• [TO-DO ITEM] Beginning with the line below that contains "from soaring energy and fertilizer prices." and ending with the line that contains "full-scale fighting could resume.", copy every line exactly. Copy nothing else.

• • • • •

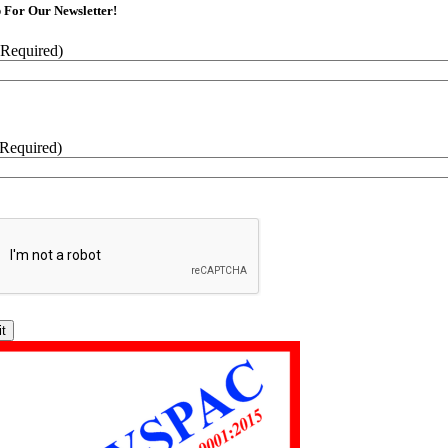
 For Our Newsletter!
(Required)
(Required)
CHA
tive:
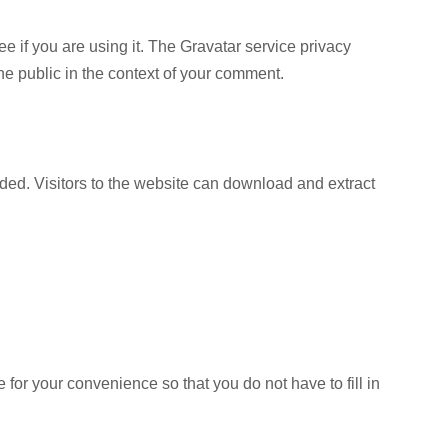
 if you are using it. The Gravatar service privacy
 the public in the context of your comment.
ed. Visitors to the website can download and extract
for your convenience so that you do not have to fill in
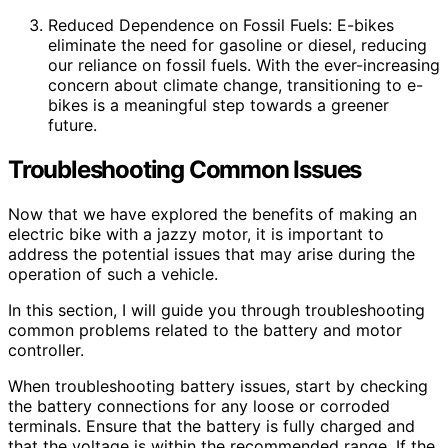
Reduced Dependence on Fossil Fuels: E-bikes
eliminate the need for gasoline or diesel, reducing
our reliance on fossil fuels. With the ever-increasing
concern about climate change, transitioning to e-
bikes is a meaningful step towards a greener
future.
Troubleshooting Common Issues
Now that we have explored the benefits of making an
electric bike with a jazzy motor, it is important to
address the potential issues that may arise during the
operation of such a vehicle.
In this section, I will guide you through troubleshooting
common problems related to the battery and motor
controller.
When troubleshooting battery issues, start by checking
the battery connections for any loose or corroded
terminals. Ensure that the battery is fully charged and
that the voltage is within the recommended range. If the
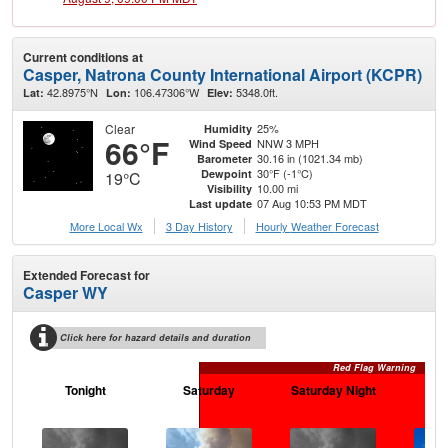
Current conditions at
Casper, Natrona County International Airport (KCPR)
42.8975°N
106.47306°W
5348.0ft.
Lat:
Lon:
Elev:
Clear
25%
Humidity
66°F
NNW 3 MPH
Wind Speed
30.16 in (1021.34 mb)
Barometer
30°F (-1°C)
Dewpoint
19°C
10.00 mi
Visibility
07 Aug 10:53 PM MDT
Last update
More Local Wx
3 Day History
Hourly
Weather
Forecast
Extended Forecast for
Casper WY
Click here for hazard details and duration
Red Flag Warning
Tonight
Saturday
Saturday Night
S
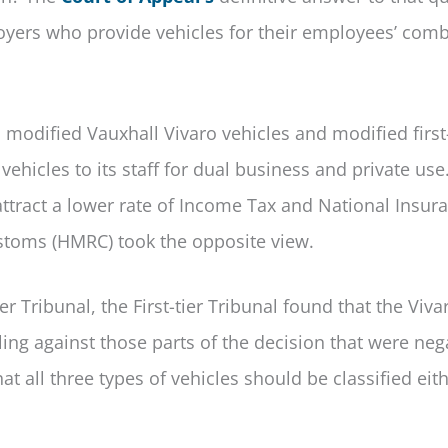
ployers who provide vehicles for their employees’ com
modified Vauxhall Vivaro vehicles and modified first
hicles to its staff for dual business and private use
tract a lower rate of Income Tax and National Insur
stoms (HMRC) took the opposite view.
r Tribunal, the First-tier Tribunal found that the Viva
ng against those parts of the decision that were nega
all three types of vehicles should be classified eith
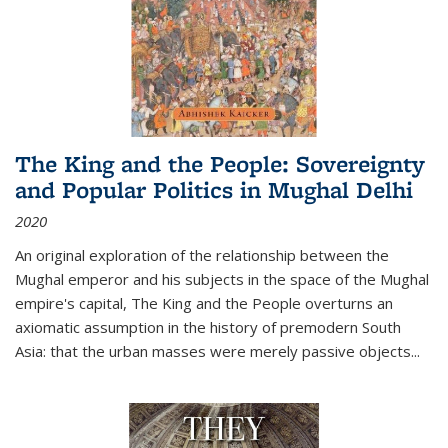
The King and the People: Sovereignty
and Popular Politics in Mughal Delhi
2020
An original exploration of the relationship between the
Mughal emperor and his subjects in the space of the Mughal
empire's capital,
The King and the People
overturns an
axiomatic assumption in the history of premodern South
Asia: that the urban masses were merely passive objects...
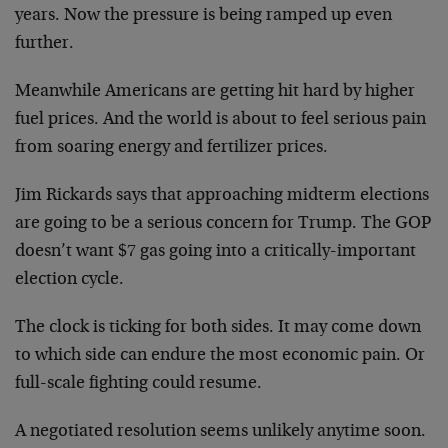
years. Now the pressure is being ramped up even
further.
Meanwhile Americans are getting hit hard by higher
fuel prices. And the world is about to feel serious pain
from soaring energy and fertilizer prices.
Jim Rickards says that approaching midterm elections
are going to be a serious concern for Trump. The GOP
doesn’t want $7 gas going into a critically-important
election cycle.
The clock is ticking for both sides. It may come down
to which side can endure the most economic pain. Or
full-scale fighting could resume.
A negotiated resolution seems unlikely anytime soon.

• • • • •

• [SOLUTION TO THIS EXERCISE]
from soaring energy and fertilizer prices.
Jim Rickards says that approaching midterm elections
are going to be a serious concern for Trump. The GOP
doesn’t want $7 gas going into a critically-important
election cycle.
The clock is ticking for both sides. It may come down
to which side can endure the most economic pain. Or
full-scale fighting could resume.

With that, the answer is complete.